| DATA EXTRACT |
"""

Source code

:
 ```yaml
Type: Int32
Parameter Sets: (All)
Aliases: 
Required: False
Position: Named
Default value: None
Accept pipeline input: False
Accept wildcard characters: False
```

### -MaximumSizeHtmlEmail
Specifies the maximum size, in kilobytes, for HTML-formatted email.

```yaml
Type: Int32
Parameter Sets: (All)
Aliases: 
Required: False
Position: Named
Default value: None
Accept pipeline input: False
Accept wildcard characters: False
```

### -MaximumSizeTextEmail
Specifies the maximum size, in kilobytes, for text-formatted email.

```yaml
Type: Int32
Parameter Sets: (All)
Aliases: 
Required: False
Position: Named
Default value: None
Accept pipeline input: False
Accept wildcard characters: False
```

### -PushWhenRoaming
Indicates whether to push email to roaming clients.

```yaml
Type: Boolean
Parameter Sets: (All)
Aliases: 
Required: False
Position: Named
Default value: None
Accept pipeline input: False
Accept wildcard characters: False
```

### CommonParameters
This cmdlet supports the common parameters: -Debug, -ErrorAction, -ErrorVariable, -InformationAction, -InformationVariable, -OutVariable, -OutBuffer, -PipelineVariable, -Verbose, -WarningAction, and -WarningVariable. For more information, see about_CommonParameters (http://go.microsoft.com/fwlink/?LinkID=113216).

"""

An exact copy of all the records is what is needed here.

Source code

:
 ```yaml
Type: Int32
Parameter Sets: (All)
Aliases: 
Required: False
Position: Named
Default value: None
Accept pipeline input: False
Accept wildcard characters: False
```

### -MaximumSizeHtmlEmail
Specifies the maximum size, in kilobytes, for HTML-formatted email.

```yaml
Type: Int32
Parameter Sets: (All)
Aliases: 
Required: False
Position: Named
Default value: None
Accept pipeline input: False
Accept wildcard characters: False
```

### -MaximumSizeTextEmail
Specifies the maximum size, in kilobytes, for text-formatted email.

```yaml
Type: Int32
Parameter Sets: (All)
Aliases: 
Required: False
Position: Named
Default value: None
Accept pipeline input: False
Accept wildcard characters: False
```

### -PushWhenRoaming
Indicates whether to push email to roaming clients.

```yaml
Type: Boolean
Parameter Sets: (All)
Aliases: 
Required: False
Position: Named
Default value: None
Accept pipeline input: False
Accept wildcard characters: False
```

### CommonParameters
This cmdlet supports the common parameters: -Debug, -ErrorAction, -ErrorVariable, -InformationAction, -InformationVariable, -OutVariable, -OutBuffer, -PipelineVariable, -Verbose, -WarningAction, and -WarningVariable. For more information, see about_CommonParameters (http://go.microsoft.com/fwlink/?LinkID=113216).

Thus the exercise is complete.